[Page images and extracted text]
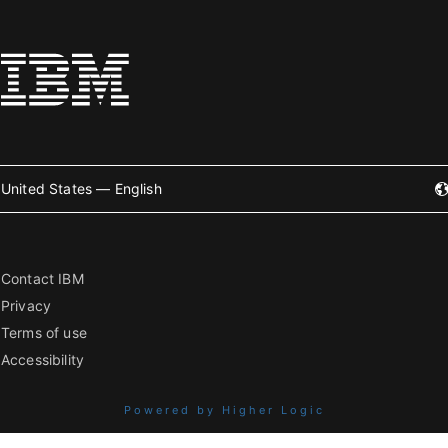
United States — English
Contact IBM
Privacy
Terms of use
Accessibility
Powered by Higher Logic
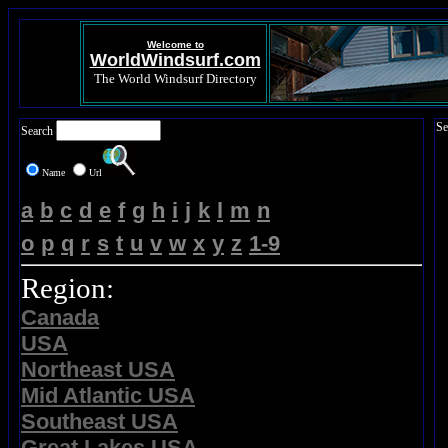
Welcome to
WorldWindsurf.com
The World Windsurf Directory
Se
Search
Name
Url
a
b
c
d
e
f
g
h
i
j
k
l
m
n
o
p
q
r
s
t
u
v
w
x
y
z
1-9
Region:
Canada
USA
Northeast USA
Mid Atlantic USA
Southeast USA
Great Lakes USA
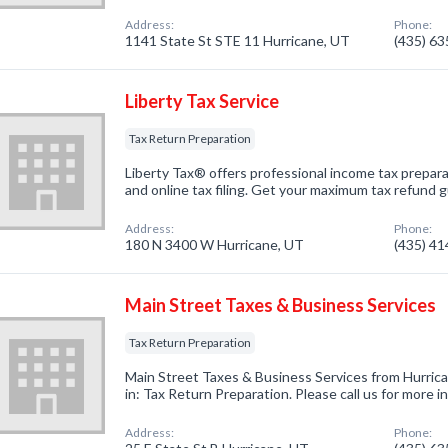
Address:
Phone:
1141 State St STE 11 Hurricane, UT
(435) 6
Liberty Tax Service
Tax Return Preparation
Liberty Tax® offers professional income tax prepara
and online tax filing. Get your maximum tax refund
Address:
Phone:
180 N 3400 W Hurricane, UT
(435) 4
Main Street Taxes & Business Services
Tax Return Preparation
Main Street Taxes & Business Services from Hurric
in: Tax Return Preparation. Please call us for more 
Address:
Phone:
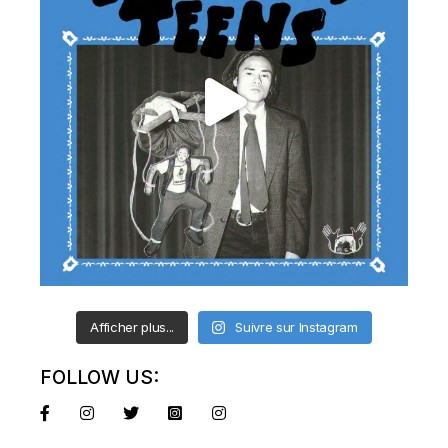
Afficher plus...
Suivre sur Instagram
FOLLOW US:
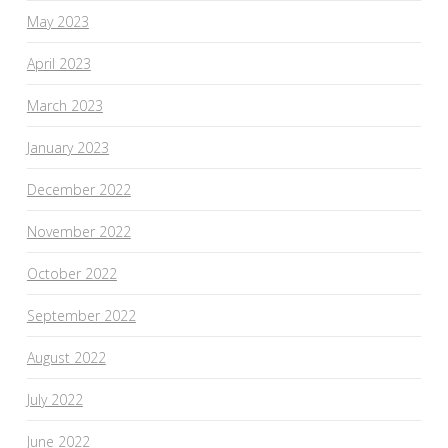
May 2023
April 2023
March 2023
January 2023
December 2022
November 2022
October 2022
September 2022
August 2022
July 2022
June 2022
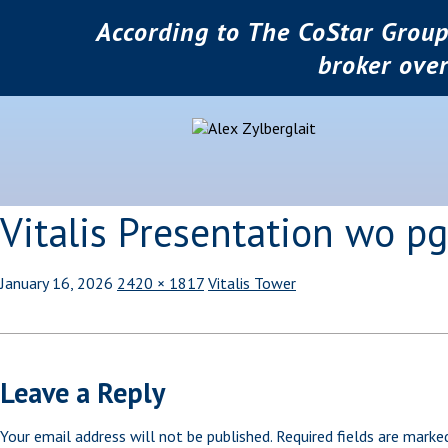
According to The CoStar Group
broker ove
Vitalis Presentation wo 
January 16, 2026
2420 × 1817
Vitalis Tower
Leave a Reply
Your email address will not be published.
Required fields are mark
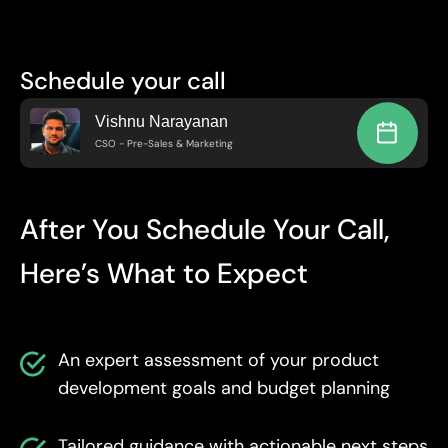
Schedule your call
Vishnu Narayanan
CSO - Pre-Sales & Marketing
After You Schedule Your Call,
Here’s What to Expect
An expert assessment of your product
development goals and budget planning
Tailored guidance with actionable next steps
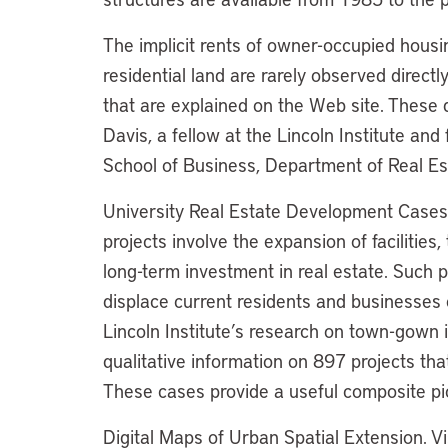
The implicit rents of owner-occupied housin
residential land are rarely observed direct
that are explained on the Web site. These
Davis, a fellow at the Lincoln Institute an
School of Business, Department of Real E
University Real Estate Development Cases.
projects involve the expansion of facilities
long-term investment in real estate. Such 
displace current residents and businesses 
Lincoln Institute’s research on town-gown 
qualitative information on 897 projects tha
These cases provide a useful composite pict
Digital Maps of Urban Spatial Extension. V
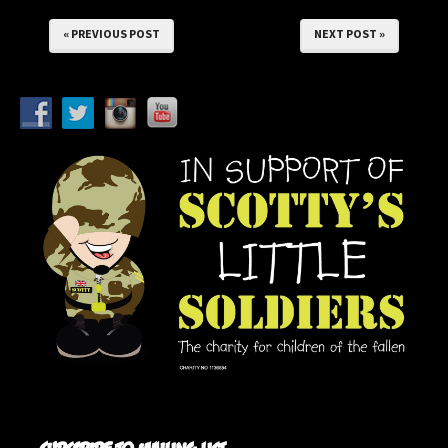
« PREVIOUS POST
NEXT POST »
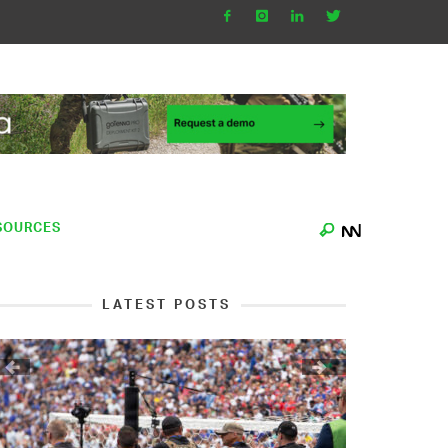
SOURCES
LATEST POSTS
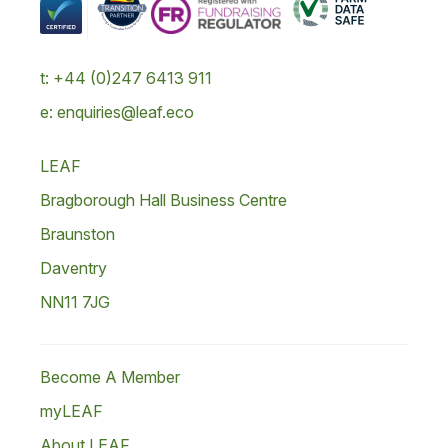
t: +44 (0)247 6413 911
e: enquiries@leaf.eco
LEAF
Bragborough Hall Business Centre
Braunston
Daventry
NN11 7JG
Become A Member
myLEAF
About LEAF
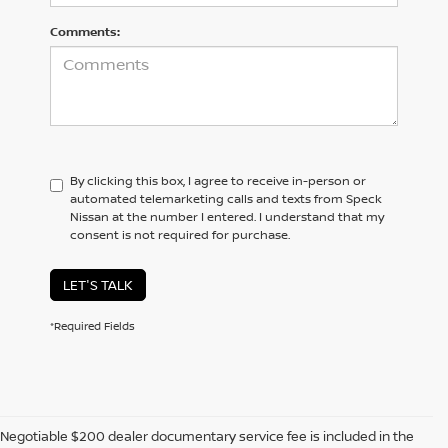
Comments:
By clicking this box, I agree to receive in-person or
automated telemarketing calls and texts from Speck
Nissan at the number I entered. I understand that my
consent is not required for purchase.
LET'S TALK
*Required Fields
Negotiable $200 dealer documentary service fee is included in the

* [What the task asks]
Search the records for the word "Taxes" and return every line that holds it.

* [Response for this exercise]
Main Street Taxes & Business Services
Main Street Taxes & Business Services from Hurric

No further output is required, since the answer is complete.